Segment Open

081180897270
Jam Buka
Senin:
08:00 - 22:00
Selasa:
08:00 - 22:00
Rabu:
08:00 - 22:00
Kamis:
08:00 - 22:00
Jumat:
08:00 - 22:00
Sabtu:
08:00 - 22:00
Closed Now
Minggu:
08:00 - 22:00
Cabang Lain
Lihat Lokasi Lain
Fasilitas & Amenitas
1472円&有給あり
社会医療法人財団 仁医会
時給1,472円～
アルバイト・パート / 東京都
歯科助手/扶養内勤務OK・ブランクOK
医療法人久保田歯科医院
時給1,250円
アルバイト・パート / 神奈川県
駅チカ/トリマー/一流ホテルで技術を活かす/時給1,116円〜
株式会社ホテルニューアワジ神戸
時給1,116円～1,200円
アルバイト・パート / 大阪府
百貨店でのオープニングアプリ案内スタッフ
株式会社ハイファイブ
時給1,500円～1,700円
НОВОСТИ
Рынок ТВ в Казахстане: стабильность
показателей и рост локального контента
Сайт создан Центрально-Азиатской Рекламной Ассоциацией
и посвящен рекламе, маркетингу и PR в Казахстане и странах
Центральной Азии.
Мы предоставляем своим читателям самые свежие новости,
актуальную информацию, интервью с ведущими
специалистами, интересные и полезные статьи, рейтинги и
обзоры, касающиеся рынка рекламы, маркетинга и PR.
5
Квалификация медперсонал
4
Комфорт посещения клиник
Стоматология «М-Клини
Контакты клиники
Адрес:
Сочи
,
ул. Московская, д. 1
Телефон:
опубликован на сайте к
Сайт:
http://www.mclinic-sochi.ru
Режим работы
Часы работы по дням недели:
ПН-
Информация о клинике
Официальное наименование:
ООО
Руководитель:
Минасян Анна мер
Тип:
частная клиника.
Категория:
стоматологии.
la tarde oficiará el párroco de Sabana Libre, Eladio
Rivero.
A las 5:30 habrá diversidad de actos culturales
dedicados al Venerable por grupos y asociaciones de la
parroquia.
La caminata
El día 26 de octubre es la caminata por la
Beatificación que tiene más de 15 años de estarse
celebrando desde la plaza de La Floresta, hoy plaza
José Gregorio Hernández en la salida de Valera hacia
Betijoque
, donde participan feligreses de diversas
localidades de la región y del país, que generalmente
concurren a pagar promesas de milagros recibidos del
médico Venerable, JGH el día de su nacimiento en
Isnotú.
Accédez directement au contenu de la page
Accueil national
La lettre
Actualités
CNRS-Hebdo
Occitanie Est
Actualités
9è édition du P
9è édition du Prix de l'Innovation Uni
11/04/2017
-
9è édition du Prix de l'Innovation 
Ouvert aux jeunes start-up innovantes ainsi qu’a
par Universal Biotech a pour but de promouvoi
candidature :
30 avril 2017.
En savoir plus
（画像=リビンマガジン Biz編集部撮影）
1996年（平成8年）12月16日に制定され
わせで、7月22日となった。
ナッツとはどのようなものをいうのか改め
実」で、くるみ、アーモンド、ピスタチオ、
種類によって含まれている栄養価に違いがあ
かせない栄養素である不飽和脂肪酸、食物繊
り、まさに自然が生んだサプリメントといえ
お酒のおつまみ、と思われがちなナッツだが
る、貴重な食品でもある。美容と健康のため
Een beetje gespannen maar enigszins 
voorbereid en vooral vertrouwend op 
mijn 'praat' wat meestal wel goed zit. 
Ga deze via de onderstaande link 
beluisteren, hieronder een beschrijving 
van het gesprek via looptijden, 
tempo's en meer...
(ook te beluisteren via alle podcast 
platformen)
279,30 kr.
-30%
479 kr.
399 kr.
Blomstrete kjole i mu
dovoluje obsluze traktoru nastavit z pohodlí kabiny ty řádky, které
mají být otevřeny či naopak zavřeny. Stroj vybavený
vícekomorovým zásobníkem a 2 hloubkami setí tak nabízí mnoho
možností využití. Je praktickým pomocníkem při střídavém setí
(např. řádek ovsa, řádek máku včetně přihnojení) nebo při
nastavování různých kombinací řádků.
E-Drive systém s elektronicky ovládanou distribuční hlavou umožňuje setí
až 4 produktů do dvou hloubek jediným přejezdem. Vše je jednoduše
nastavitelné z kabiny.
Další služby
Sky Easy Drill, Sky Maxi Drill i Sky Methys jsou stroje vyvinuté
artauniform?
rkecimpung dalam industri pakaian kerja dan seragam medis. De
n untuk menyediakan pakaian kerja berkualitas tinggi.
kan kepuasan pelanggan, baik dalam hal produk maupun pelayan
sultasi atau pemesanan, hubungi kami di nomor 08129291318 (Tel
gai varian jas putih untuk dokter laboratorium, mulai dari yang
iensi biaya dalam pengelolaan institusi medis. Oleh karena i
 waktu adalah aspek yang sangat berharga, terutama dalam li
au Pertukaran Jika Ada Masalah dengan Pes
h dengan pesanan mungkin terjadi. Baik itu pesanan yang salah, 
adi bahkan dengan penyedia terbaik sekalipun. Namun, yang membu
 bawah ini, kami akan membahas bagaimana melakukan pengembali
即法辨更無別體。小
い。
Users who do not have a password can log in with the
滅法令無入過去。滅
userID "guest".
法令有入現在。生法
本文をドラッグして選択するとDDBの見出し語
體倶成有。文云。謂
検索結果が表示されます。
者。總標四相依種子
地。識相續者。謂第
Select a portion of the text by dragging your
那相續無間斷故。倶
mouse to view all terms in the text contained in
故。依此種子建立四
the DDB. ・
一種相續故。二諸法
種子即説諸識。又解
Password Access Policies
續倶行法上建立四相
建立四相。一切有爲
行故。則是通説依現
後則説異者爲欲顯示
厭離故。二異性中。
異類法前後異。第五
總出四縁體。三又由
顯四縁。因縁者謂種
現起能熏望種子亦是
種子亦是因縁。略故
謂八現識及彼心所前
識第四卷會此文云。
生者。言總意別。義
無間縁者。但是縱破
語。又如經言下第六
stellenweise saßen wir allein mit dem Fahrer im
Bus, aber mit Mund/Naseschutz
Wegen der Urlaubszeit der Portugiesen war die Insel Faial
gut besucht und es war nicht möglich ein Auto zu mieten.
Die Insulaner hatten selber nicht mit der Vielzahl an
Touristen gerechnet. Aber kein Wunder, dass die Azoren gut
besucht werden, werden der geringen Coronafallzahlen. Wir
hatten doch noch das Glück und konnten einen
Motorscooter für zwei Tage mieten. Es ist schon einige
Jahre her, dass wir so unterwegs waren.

Segment Closed

▶ **Work order**:
The listing above is to be reproduced without a single change.

▶ **Reply to the task**:
081180897270
Jam Buka
Senin:
08:00 - 22:00
Selasa:
08:00 - 22:00
Rabu:
08:00 - 22:00
Kamis:
08:00 - 22:00
Jumat:
08:00 - 22:00
Sabtu:
08:00 - 22:00
Closed Now
Minggu:
08:00 - 22:00
Cabang Lain
Lihat Lokasi Lain
Fasilitas & Amenitas
1472円&有給あり
社会医療法人財団 仁医会
時給1,472円～
アルバイト・パート / 東京都
歯科助手/扶養内勤務OK・ブランクOK
医療法人久保田歯科医院
時給1,250円
アルバイト・パート / 神奈川県
駅チカ/トリマー/一流ホテルで技術を活かす/時給1,116円〜
株式会社ホテルニューアワジ神戸
時給1,116円～1,200円
アルバイト・パート / 大阪府
百貨店でのオープニングアプリ案内スタッフ
株式会社ハイファイブ
時給1,500円～1,700円
НОВОСТИ
Рынок ТВ в Казахстане: стабильность
показателей и рост локального контента
Сайт создан Центрально-Азиатской Рекламной Ассоциацией
и посвящен рекламе, маркетингу и PR в Казахстане и странах
Центральной Азии.
Мы предоставляем своим читателям самые свежие новости,
актуальную информацию, интервью с ведущими
специалистами, интересные и полезные статьи, рейтинги и
обзоры, касающиеся рынка рекламы, маркетинга и PR.
5
Квалификация медперсонал
4
Комфорт посещения клиник
Стоматология «М-Клини
Контакты клиники
Адрес:
Сочи
,
ул. Московская, д. 1
Телефон:
опубликован на сайте к
Сайт:
http://www.mclinic-sochi.ru
Режим работы
Часы работы по дням недели:
ПН-
Информация о клинике
Официальное наименование:
ООО
Руководитель:
Минасян Анна мер
Тип:
частная клиника.
Категория:
стоматологии.
la tarde oficiará el párroco de Sabana Libre, Eladio
Rivero.
A las 5:30 habrá diversidad de actos culturales
dedicados al Venerable por grupos y asociaciones de la
parroquia.
La caminata
El día 26 de octubre es la caminata por la
Beatificación que tiene más de 15 años de estarse
celebrando desde la plaza de La Floresta, hoy plaza
José Gregorio Hernández en la salida de Valera hacia
Betijoque
, donde participan feligreses de diversas
localidades de la región y del país, que generalmente
concurren a pagar promesas de milagros recibidos del
médico Venerable, JGH el día de su nacimiento en
Isnotú.
Accédez directement au contenu de la page
Accueil national
La lettre
Actualités
CNRS-Hebdo
Occitanie Est
Actualités
9è édition du P
9è édition du Prix de l'Innovation Uni
11/04/2017
-
9è édition du Prix de l'Innovation 
Ouvert aux jeunes start-up innovantes ainsi qu’a
par Universal Biotech a pour but de promouvoi
candidature :
30 avril 2017.
En savoir plus
（画像=リビンマガジン Biz編集部撮影）
1996年（平成8年）12月16日に制定され
わせで、7月22日となった。
ナッツとはどのようなものをいうのか改め
実」で、くるみ、アーモンド、ピスタチオ、
種類によって含まれている栄養価に違いがあ
かせない栄養素である不飽和脂肪酸、食物繊
り、まさに自然が生んだサプリメントといえ
お酒のおつまみ、と思われがちなナッツだが
る、貴重な食品でもある。美容と健康のため
Een beetje gespannen maar enigszins 
voorbereid en vooral vertrouwend op 
mijn 'praat' wat meestal wel goed zit. 
Ga deze via de onderstaande link 
beluisteren, hieronder een beschrijving 
van het gesprek via looptijden, 
tempo's en meer...
(ook te beluisteren via alle podcast 
platformen)
279,30 kr.
-30%
479 kr.
399 kr.
Blomstrete kjole i mu
dovoluje obsluze traktoru nastavit z pohodlí kabiny ty řádky, které
mají být otevřeny či naopak zavřeny. Stroj vybavený
vícekomorovým zásobníkem a 2 hloubkami setí tak nabízí mnoho
možností využití. Je praktickým pomocníkem při střídavém setí
(např. řádek ovsa, řádek máku včetně přihnojení) nebo při
nastavování různých kombinací řádků.
E-Drive systém s elektronicky ovládanou distribuční hlavou umožňuje setí
až 4 produktů do dvou hloubek jediným přejezdem. Vše je jednoduše
nastavitelné z kabiny.
Další služby
Sky Easy Drill, Sky Maxi Drill i Sky Methys jsou stroje vyvinuté
artauniform?
rkecimpung dalam industri pakaian kerja dan seragam medis. De
n untuk menyediakan pakaian kerja berkualitas tinggi.
kan kepuasan pelanggan, baik dalam hal produk maupun pelayan
sultasi atau pemesanan, hubungi kami di nomor 08129291318 (Tel
gai varian jas putih untuk dokter laboratorium, mulai dari yang
iensi biaya dalam pengelolaan institusi medis. Oleh karena i
 waktu adalah aspek yang sangat berharga, terutama dalam li
au Pertukaran Jika Ada Masalah dengan Pes
h dengan pesanan mungkin terjadi. Baik itu pesanan yang salah, 
adi bahkan dengan penyedia terbaik sekalipun. Namun, yang membu
 bawah ini, kami akan membahas bagaimana melakukan pengembali
即法辨更無別體。小
い。
Users who do not have a password can log in with the
滅法令無入過去。滅
userID "guest".
法令有入現在。生法
本文をドラッグして選択するとDDBの見出し語
體倶成有。文云。謂
検索結果が表示されます。
者。總標四相依種子
地。識相續者。謂第
Select a portion of the text by dragging your
那相續無間斷故。倶
mouse to view all terms in the text contained in
故。依此種子建立四
the DDB. ・
一種相續故。二諸法
種子即説諸識。又解
Password Access Policies
續倶行法上建立四相
建立四相。一切有爲
行故。則是通説依現
後則説異者爲欲顯示
厭離故。二異性中。
異類法前後異。第五
總出四縁體。三又由
顯四縁。因縁者謂種
現起能熏望種子亦是
種子亦是因縁。略故
謂八現識及彼心所前
識第四卷會此文云。
生者。言總意別。義
無間縁者。但是縱破
語。又如經言下第六
stellenweise saßen wir allein mit dem Fahrer im
Bus, aber mit Mund/Naseschutz
Wegen der Urlaubszeit der Portugiesen war die Insel Faial
gut besucht und es war nicht möglich ein Auto zu mieten.
Die Insulaner hatten selber nicht mit der Vielzahl an
Touristen gerechnet. Aber kein Wunder, dass die Azoren gut
besucht werden, werden der geringen Coronafallzahlen. Wir
hatten doch noch das Glück und konnten einen
Motorscooter für zwei Tage mieten. Es ist schon einige
Jahre her, dass wir so unterwegs waren.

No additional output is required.